Things he needs to do. Make sure his blood pressure is normal. Have a blood cholesterol test. Take appropriate medications. Organise further tests. Eat a healthy diet. Definitely don't smoke. Angina is a wake up call, not a death sentence.
I'm wondering if your BF might have coronary artery spasm, rather than a blockage caused by plaque build-up. He's so young, I hardly can see how he could have built up enough plaque in his arteries to have the kind if angina that's from a blockage. The chest pain would be the same for the two kinds of angina, but the treatment and prognosis would be different. If you can find out what kind of angina he has, then you will be able to get more specific feedback to address his understandable concerns. If he does have coronary blockages that are large enough to cause angina at his age, it would make me wonder if he has some kind of disorder of lipid metabolism -- but let's not go there yet. Maybe he's just having coronary artery spasms.
I am 43, female, and my stress test was positive, but doctors say that in some cases stress test in women looks positive even if they don't have blocked arteries. The point is that I do have recurrent symptoms, not just chest discomfort. It is a wide spread chest burning sensation that happens during effort or even at rest. It happens mostly at the evening hours or early in the morning. I have this condtition for 6 months now. If it was something serious I wouldn't have survived until now. I think it is psychosomatic, I have to forget about this and continue my life. If something wrong is going to happen, I can't prevent it by worrying about it. Someitimes I am worried, but most of the time I try to forget it.

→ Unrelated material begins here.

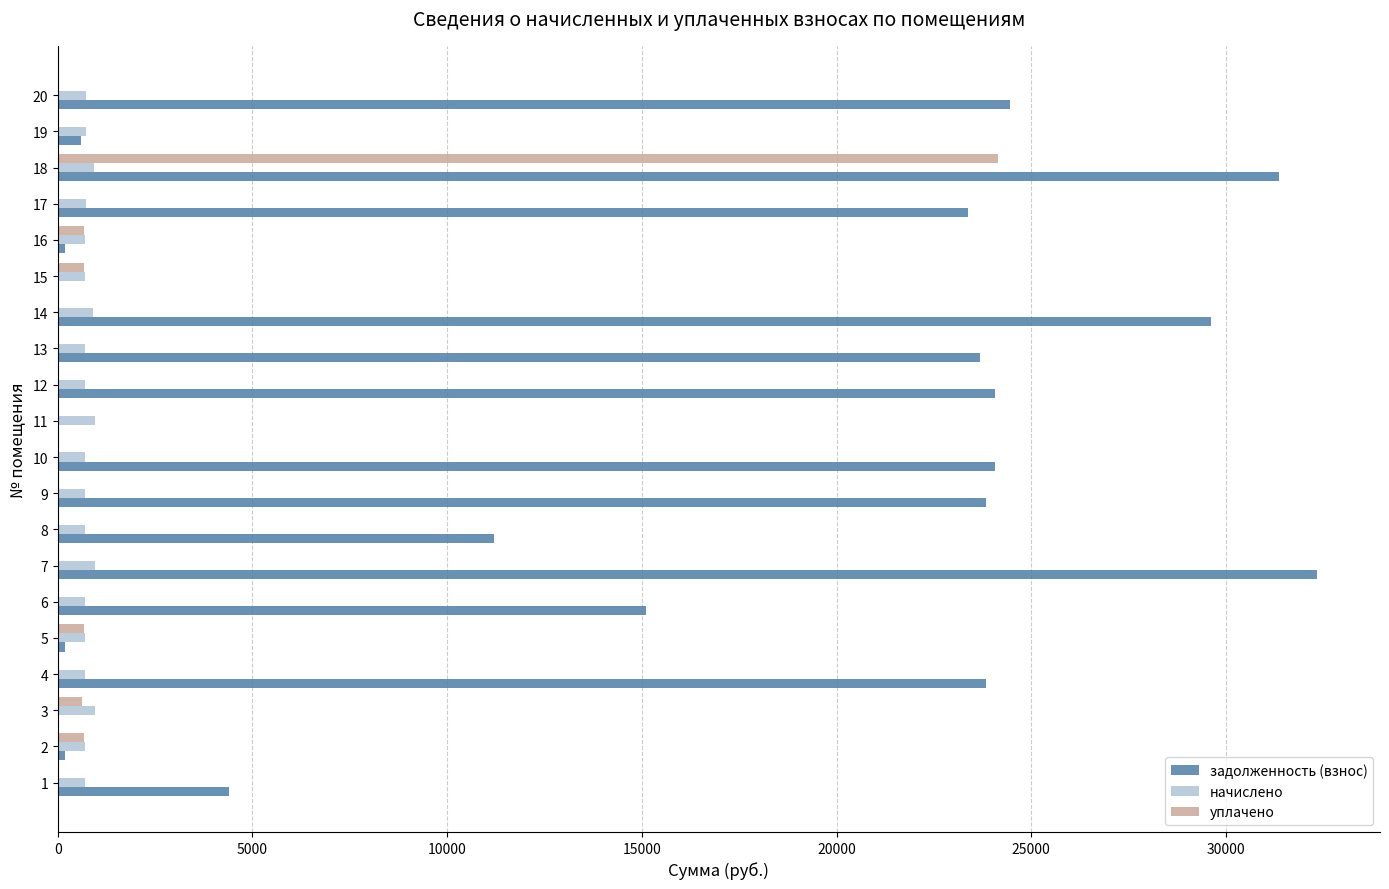

How many data points in начислено are above 710?

12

I usually have discomfort with exertion, but recently I have noticed that it happens even at rest, without any noticable reason. It is like a burning sensation behind breastbone, it radiates to my back, shoulders and left jaw. It is not always at the same intensity. The level of intensity depends on the level of exertion. If I climb 2flats of stairs I suffer. I feel I want to screem. If it happens while I am walking on flat level it may be mild and tolerable. It is triggered usually by cold weather and effort.
Based on your first comment, I would say that I agree that itcould be psychosomatic. In your second comment you write that discomfort is triggered by cold weather or/and by effort. That might be an indication that it is heart related. Did you discuss these signs with your doctor yet and did he describe medication for it?
I'm confused here. How long ago did you have the stress test? Why would the cardiologist conclude that it's normal to have symptoms PLUS a positive test? Surely to God he is going to perform an angiogram?